CAIRO – Experts have fired back against Britain’s plans to crackdown on “Islamist extremism” to tackle radicalized crime influenced by “hate preachers”, saying it risks backfiring by fuelling anti-Muslim prejudice and driving hardliners underground.
“There has to be parity and not a feeling that Muslims are being singled out,” Fiyaz Mughal, the director of Tell Mama, which records anti-Muslim incidents, told The Independent on Wednesday, December 4.
Mughal’s fears were ignited by the British Prime Minister’s comments yesterday from Beijing.
"This summer we saw events that shocked the nation," Cameron, who is in China on a trade trip, told reporters.
"These tragedies were a wakeup call for government and wider society to take action to confront extremism in all its forms, whether in our communities, schools, prisons, Islamic centers or universities.
“I want to make sure in our country that we do this effectively. But we need to go further than that and realize that some institutions have wanted to get rid of radicalizes but have not had the means to do so – so we want to help Islamic centers and mosques to expel the extremists,” he added.
Under the Prime Minister’s proposals, Islamist radicals face being expelled from mosques, Muslim community groups and universities in a fight-back against fundamentalism.
The courts would be given new civil powers to ban suspected extremists from preaching or indoctrinating others.
At the same time internet companies have been asked to block terrorist material from overseas being accessed in this country.
The measures were proposed by the PM’s extremism task force, which included ministers, community groups, the police and the security services, set up after the killing of Lee Rigby.
Mughal asserted that he feared Cameron’s announcements would reinforce negative perceptions of Muslims.
As a result, he had asked extra staff to be on standby because of an anticipated surge in hate attacks.
He added that the new rules should cover all forms of extremism, including the activities of the far right.
Rejecting the new decisions, experts said they risk backfiring by fuelling anti-Muslim prejudice and driving hardliners underground.

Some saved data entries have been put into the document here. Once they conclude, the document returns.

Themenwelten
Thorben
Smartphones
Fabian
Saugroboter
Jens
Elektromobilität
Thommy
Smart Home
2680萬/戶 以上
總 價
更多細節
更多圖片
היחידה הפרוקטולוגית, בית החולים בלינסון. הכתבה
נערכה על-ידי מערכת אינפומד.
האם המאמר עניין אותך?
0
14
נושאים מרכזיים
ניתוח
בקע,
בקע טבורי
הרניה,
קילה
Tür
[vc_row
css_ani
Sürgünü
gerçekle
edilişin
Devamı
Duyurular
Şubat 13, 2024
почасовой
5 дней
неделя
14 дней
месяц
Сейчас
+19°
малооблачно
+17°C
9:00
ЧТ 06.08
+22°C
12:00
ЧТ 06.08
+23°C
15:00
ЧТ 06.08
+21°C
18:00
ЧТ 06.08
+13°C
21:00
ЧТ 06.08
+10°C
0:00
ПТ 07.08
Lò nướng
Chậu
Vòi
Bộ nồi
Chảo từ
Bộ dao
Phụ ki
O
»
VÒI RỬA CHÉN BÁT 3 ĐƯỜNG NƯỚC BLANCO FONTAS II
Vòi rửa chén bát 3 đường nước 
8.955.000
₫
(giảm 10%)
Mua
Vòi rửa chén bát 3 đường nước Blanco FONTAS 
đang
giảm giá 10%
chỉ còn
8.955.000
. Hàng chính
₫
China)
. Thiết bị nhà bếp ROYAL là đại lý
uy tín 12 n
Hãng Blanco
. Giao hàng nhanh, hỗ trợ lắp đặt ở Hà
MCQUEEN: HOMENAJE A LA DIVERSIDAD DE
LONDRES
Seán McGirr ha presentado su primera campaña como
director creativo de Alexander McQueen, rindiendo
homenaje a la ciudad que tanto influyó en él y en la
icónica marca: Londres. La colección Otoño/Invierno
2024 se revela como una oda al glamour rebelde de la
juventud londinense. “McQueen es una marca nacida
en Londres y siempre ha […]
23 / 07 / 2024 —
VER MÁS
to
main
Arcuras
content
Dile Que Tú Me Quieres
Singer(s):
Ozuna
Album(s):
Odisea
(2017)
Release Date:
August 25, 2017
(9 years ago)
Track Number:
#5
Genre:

“The more the lens is turned on the Muslim community, the more society begins to think, ‘There’s no smoke without fire’,” Chris Allen, an expert on Islamophobia at Birmingham University, said
Isabella Sankey, the director of policy at Liberty, said it was important to confront “ugly ideologies across the spectrum”.

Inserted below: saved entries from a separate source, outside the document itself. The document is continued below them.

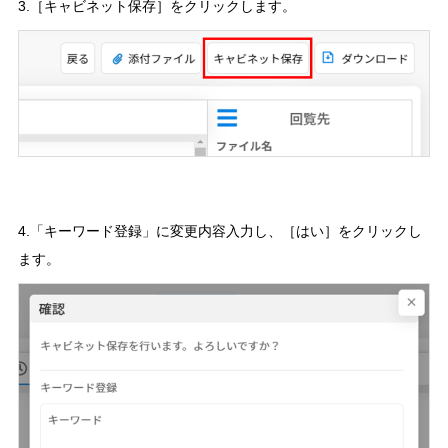
3.［キャビネット保存］をクリックします。
4.「キーワード登録」に変更内容入力し、［はい］をクリックし
ます。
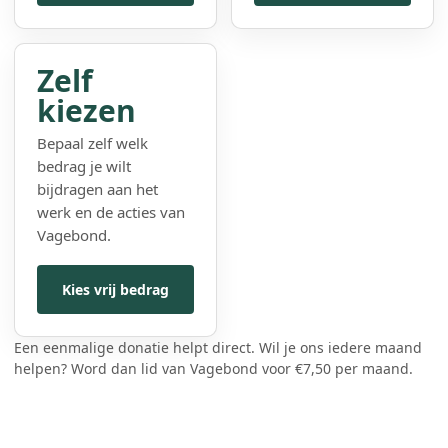
Zelf
kiezen
Bepaal zelf welk
bedrag je wilt
bijdragen aan het
werk en de acties van
Vagebond.
Kies vrij bedrag
Een eenmalige donatie helpt direct. Wil je ons iedere maand
helpen? Word dan lid van Vagebond voor €7,50 per maand.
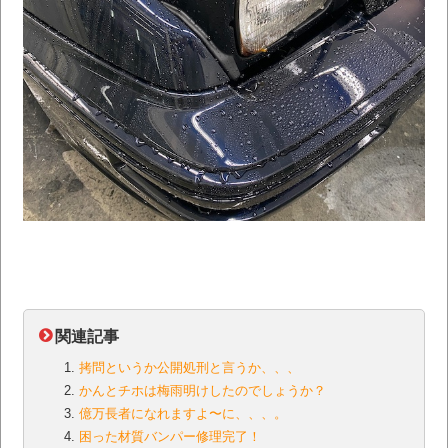
関連記事
拷問というか公開処刑と言うか、、、
かんとチホは梅雨明けしたのでしょうか？
億万長者になれますよ〜に、、、。
困った材質バンパー修理完了！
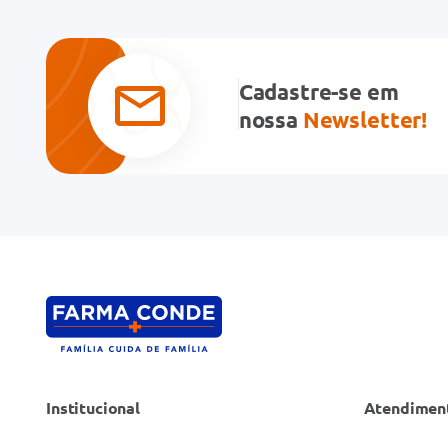
Avalie o produto de 1 a 5 estrelas
★
★
★
★
★
Cadastre-se em
Seu nome
nossa
Newsletter!
Endereço de email
Escreva uma avaliação
Institucional
Atendimen
ENVIAR AVALIAÇÃO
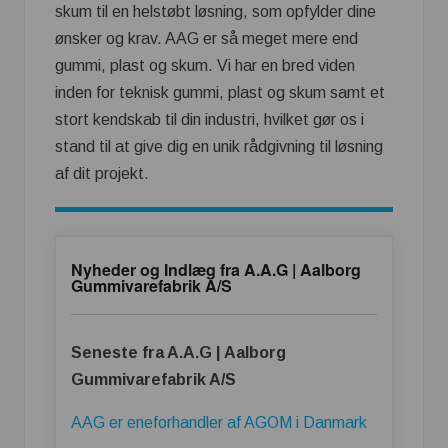
skum til en helstøbt løsning, som opfylder dine
ønsker og krav. AAG er så meget mere end
gummi, plast og skum. Vi har en bred viden
inden for teknisk gummi, plast og skum samt et
stort kendskab til din industri, hvilket gør os i
stand til at give dig en unik rådgivning til løsning
af dit projekt.
Nyheder og Indlæg fra A.A.G | Aalborg
Gummivarefabrik A/S
Seneste fra A.A.G | Aalborg
Gummivarefabrik A/S
AAG er eneforhandler af AGOM i Danmark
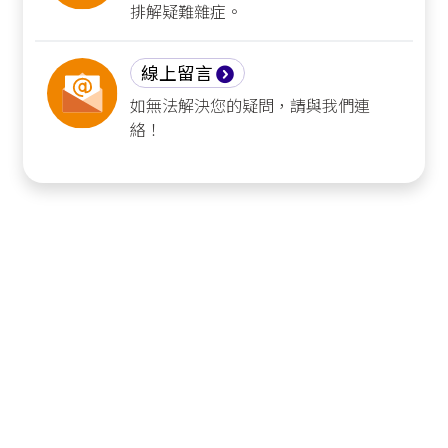
排解疑難雜症。
線上留言
如無法解決您的疑問，請與我們連
絡！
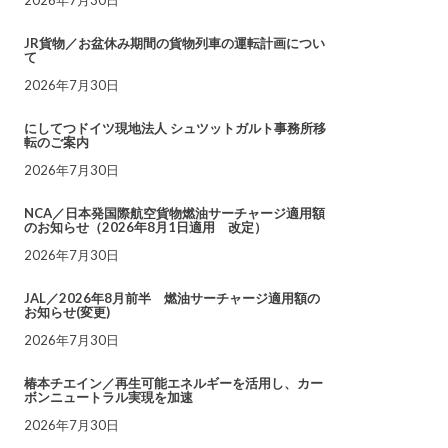
JR貨物／お盆休み期間の貨物列車の運転計画につい
て
2026年7月30日
にしてつドイツ現地法人 シュツットガルト事務所移
転のご案内
2026年7月30日
NCA／日本発国際航空貨物燃油サーチャージ適用額
のお知らせ（2026年8月1日適用 改定）
2026年7月30日
JAL／2026年8月前半 燃油サーチャージ適用額の
お知らせ(変更)
2026年7月30日
椿本チエイン／再生可能エネルギーを活用し、カー
ボンニュートラル実現を加速
2026年7月30日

“Driving those who despise diversity further underground does nothing to expose their beliefs and only acts as another recruitment tool.

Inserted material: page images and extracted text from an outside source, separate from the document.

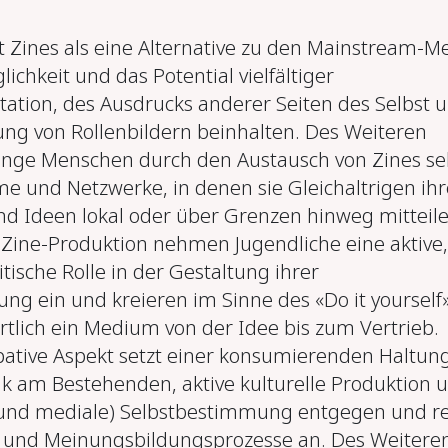
lt Zines als eine Alternative zu den Mainstream-M
lichkeit und das Potential vielfältiger
tation, des Ausdrucks anderer Seiten des Selbst 
ung von Rollenbildern beinhalten. Des Weiteren
junge Menschen durch den Austausch von Zines sel
me und Netzwerke, in denen sie Gleichaltrigen ihr
d Ideen lokal oder über Grenzen hinweg mitteil
 Zine-Produktion nehmen Jugendliche eine aktive,
itische Rolle in der Gestaltung ihrer
 ein und kreieren im Sinne des «Do it yourself
rtlich ein Medium von der Idee bis zum Vertrieb.
ative Aspekt setzt einer konsumierenden Haltun
tik am Bestehenden, aktive kulturelle Produktion 
 und mediale) Selbstbestimmung entgegen und r
- und Meinungs­bildungsprozesse an. Des Weitere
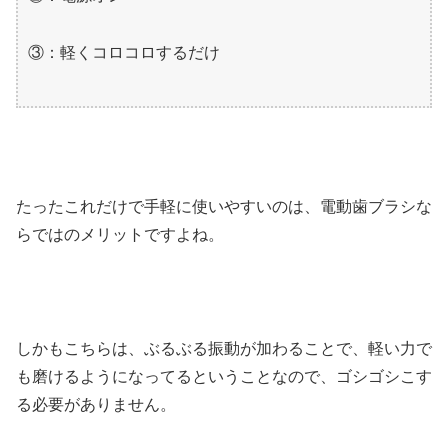
③：軽くコロコロするだけ
たったこれだけで手軽に使いやすいのは、電動歯ブラシな
らではのメリットですよね。
しかもこちらは、ぶるぶる振動が加わることで、軽い力で
も磨けるようになってるということなので、ゴシゴシこす
る必要がありません。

“You cannot protect our democracy by shutting down the very freedoms that sustain it,” she added.
Britain's 2.7 million Muslims have taken full brunt of anti-terror laws since the 7/7 attacks.
British Muslims and mosques have been potential targets for dozens of attacks after the killing of a British soldier in Woolwich, south London, last May.
A video showed the attackers, who are Muslim converts of Nigerian origin, blaming British policies for the killing and calling on Britons to remove their government.
British Muslims have condemned the machete killing as contradicting with the basic teachings of Islam.
Yet, the number of anti-Islamic attacks has increased as much as tenfold in the days that followed the Woolwich murder of Drummer Lee Rigby.
A series of attacks against Muslim targets included three terrorist bombings targeted at different mosques in West Midlands in July.
Tell Mama project, which monitors anti-Muslim attacks in Britain, has also reported 212 “anti-Muslim incidents” after the Woolwich attack, including 11 attacks on mosques.